Maurice van Ham

Personal information
- Date of birth: 25 April 1966 (age 59)
- Place of birth: Netherlands
- Position: Midfielder

Senior career*
- Years: Team / Apps / (Gls)
- 1985–1989: AZ / 51 / (3)
- 1990–1997: KSK Beveren / 125 / (12)
- 1995–1996: → PAOK (loan) / 37 / (8)
- 1997–1999: Charleroi / 46 / (3)
- 1999–2002: Wiltz
- 2002–2004: AFC '34

= Maurice van Ham =

Dutch footballer (born 1966)

Maurice van Ham (born 25 April 1966) is a Dutch former footballer who played as a midfielder.

==Early life==

Van Ham was born in 1966 in the Netherlands. He is a native of North Holland, the Netherlands.

==Career==

Van Ham started his career with Dutch side AZ. He was regarded as a fan favorite while playing for the club.
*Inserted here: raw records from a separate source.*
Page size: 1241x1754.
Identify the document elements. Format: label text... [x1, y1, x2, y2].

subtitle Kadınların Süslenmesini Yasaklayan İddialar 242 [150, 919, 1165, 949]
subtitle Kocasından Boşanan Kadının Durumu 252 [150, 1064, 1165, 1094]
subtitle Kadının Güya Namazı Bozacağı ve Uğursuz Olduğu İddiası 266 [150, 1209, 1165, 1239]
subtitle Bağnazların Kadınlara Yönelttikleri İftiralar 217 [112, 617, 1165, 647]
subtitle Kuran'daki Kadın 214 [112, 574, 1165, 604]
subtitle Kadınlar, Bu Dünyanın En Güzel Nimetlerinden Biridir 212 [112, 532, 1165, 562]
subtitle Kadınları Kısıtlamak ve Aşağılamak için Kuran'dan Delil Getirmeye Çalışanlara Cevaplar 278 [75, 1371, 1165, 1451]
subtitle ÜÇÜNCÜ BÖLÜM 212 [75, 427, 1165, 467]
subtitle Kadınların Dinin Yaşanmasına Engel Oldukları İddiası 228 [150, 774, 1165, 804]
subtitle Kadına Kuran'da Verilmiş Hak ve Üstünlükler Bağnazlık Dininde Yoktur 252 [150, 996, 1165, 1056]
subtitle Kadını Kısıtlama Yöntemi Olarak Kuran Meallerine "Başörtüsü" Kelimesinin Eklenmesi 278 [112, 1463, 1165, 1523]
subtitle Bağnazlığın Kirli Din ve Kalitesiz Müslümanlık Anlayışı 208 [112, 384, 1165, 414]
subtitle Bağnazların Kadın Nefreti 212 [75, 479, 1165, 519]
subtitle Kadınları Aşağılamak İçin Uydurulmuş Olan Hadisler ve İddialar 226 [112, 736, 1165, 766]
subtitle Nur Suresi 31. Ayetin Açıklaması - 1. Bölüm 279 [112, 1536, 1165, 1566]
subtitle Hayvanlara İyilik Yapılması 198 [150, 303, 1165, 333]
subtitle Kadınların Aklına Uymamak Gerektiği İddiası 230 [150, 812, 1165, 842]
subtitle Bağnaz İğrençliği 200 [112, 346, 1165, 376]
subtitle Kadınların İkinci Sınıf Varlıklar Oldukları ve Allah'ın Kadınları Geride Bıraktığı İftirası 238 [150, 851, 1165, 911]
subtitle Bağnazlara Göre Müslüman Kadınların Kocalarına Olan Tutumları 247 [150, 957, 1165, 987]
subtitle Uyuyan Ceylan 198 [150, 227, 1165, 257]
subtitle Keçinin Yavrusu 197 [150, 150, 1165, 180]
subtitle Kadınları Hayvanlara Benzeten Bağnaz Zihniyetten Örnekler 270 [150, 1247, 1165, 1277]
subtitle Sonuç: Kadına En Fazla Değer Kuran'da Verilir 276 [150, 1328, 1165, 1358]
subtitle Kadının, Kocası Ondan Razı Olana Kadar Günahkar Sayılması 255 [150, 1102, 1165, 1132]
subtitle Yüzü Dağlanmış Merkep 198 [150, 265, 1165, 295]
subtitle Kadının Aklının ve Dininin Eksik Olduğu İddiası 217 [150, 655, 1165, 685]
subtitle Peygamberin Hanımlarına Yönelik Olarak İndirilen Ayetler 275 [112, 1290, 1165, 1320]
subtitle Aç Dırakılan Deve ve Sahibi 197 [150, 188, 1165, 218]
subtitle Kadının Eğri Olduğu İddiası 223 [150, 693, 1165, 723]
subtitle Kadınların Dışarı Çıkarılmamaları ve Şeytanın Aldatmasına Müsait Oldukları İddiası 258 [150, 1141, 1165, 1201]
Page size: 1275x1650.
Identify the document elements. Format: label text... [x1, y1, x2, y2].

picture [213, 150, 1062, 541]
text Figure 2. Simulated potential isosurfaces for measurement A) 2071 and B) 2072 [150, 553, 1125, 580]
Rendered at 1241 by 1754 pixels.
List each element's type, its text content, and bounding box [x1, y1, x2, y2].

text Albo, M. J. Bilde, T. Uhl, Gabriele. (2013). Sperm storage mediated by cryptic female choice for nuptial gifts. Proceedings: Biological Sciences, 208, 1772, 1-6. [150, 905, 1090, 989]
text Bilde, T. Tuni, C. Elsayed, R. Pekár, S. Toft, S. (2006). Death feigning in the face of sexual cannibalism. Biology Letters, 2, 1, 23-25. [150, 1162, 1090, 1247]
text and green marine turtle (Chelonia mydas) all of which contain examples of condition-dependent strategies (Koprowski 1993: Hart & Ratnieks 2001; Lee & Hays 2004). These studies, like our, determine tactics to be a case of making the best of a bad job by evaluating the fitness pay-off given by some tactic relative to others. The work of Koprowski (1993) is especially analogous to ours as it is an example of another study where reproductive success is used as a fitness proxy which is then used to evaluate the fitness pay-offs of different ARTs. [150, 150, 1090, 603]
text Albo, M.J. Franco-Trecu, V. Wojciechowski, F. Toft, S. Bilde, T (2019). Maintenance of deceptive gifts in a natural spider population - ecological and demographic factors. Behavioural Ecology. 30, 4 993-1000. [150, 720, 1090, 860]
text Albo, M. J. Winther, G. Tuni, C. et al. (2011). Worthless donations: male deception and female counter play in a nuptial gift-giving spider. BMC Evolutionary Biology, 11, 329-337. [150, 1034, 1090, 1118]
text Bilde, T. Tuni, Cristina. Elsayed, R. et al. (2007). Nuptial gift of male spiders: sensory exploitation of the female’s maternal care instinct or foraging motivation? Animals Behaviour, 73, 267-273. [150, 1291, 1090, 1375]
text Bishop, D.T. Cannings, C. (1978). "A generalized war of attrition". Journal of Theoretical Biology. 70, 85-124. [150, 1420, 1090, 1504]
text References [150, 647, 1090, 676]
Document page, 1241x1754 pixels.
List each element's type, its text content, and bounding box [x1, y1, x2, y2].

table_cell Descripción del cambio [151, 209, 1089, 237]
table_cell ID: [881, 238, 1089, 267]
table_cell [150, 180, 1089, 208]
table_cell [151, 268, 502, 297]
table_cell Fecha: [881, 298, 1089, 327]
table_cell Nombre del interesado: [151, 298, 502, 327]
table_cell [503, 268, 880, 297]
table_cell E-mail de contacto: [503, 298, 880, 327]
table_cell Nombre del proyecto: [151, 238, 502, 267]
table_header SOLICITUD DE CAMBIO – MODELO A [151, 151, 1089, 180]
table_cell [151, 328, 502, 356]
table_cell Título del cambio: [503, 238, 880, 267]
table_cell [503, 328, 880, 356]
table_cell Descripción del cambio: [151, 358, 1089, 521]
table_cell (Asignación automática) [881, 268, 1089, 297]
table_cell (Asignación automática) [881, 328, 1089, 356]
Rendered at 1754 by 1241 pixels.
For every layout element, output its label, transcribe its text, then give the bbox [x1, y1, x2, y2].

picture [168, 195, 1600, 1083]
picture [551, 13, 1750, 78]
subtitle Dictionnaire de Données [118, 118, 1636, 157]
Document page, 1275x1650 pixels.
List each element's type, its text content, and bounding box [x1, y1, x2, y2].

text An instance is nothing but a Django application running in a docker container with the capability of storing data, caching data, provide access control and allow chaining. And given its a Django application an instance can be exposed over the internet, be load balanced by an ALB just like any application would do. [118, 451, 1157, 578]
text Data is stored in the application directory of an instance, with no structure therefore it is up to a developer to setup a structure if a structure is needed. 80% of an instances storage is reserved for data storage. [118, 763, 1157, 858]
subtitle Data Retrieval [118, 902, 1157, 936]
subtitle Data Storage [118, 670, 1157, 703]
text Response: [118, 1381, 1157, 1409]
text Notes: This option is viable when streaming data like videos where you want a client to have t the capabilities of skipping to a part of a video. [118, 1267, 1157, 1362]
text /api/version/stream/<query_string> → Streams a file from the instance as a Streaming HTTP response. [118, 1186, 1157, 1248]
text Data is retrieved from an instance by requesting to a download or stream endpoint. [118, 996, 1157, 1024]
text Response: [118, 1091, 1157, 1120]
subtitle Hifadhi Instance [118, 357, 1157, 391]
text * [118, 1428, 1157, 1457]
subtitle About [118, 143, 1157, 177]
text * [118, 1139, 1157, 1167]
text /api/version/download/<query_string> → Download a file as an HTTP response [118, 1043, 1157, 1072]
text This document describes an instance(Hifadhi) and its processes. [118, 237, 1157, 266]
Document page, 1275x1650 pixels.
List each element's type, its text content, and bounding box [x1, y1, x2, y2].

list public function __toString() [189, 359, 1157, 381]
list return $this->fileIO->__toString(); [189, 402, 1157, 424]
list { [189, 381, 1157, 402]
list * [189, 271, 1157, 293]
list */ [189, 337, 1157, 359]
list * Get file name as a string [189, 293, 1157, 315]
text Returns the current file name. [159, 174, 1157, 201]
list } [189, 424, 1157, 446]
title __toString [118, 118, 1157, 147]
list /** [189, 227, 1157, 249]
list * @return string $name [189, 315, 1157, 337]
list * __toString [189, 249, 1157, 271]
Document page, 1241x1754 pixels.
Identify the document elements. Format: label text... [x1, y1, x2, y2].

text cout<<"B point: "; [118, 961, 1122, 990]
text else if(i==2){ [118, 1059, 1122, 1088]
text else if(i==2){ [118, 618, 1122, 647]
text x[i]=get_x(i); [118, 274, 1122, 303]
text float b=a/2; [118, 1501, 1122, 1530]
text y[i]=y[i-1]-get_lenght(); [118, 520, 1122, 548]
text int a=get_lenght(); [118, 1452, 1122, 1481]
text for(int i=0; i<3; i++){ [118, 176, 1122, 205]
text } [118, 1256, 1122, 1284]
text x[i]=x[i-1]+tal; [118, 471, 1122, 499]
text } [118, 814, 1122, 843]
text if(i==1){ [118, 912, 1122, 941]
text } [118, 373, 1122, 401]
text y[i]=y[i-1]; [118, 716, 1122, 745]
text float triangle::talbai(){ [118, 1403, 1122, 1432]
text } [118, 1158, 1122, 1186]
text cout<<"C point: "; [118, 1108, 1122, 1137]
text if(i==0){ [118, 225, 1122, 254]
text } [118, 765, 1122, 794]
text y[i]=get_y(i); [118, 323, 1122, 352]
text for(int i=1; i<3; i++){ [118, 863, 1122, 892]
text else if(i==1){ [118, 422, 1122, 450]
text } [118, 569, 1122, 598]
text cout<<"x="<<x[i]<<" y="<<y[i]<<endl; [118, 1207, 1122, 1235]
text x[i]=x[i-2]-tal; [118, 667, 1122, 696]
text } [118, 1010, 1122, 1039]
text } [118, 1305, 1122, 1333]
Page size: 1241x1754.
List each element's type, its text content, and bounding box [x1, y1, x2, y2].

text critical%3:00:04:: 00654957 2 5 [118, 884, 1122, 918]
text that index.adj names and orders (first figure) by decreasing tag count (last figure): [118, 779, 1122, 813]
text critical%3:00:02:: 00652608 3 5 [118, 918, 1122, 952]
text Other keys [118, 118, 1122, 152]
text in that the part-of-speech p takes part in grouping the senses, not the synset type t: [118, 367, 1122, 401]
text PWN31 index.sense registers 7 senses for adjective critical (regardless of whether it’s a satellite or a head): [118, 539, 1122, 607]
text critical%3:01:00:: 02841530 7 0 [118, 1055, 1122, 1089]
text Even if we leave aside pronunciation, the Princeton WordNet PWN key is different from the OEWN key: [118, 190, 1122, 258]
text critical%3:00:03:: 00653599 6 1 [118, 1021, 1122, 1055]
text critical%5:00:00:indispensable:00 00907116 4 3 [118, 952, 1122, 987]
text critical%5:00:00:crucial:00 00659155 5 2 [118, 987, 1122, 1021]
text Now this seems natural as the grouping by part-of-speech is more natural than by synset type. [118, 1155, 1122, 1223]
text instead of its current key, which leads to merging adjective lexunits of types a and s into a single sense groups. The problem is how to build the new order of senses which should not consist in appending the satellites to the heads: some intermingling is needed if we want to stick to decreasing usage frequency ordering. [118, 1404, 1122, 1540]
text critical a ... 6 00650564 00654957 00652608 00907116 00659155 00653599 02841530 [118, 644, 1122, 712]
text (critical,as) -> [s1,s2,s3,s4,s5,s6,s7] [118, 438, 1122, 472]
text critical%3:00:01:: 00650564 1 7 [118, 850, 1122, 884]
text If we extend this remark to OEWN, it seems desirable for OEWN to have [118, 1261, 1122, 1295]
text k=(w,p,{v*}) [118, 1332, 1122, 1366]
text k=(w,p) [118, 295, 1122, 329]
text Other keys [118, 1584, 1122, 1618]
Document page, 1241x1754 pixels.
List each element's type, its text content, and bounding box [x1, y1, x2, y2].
In 1990, he signed for Belgian side KSK Beveren. In 1995, he was sent on loan to Greek side PAOK. In 1997, he signed for Belgian side Charleroi. In 1999, he signed for Luxembourgish side Wiltz. In 2002, he signed for Dutch side AFC '34.

==Personal life==

Van Ham was nicknamed the "white Brazilian" by Netherlands international Johan Boskamp. He is the cousin of Netherlands international Jaap Stam.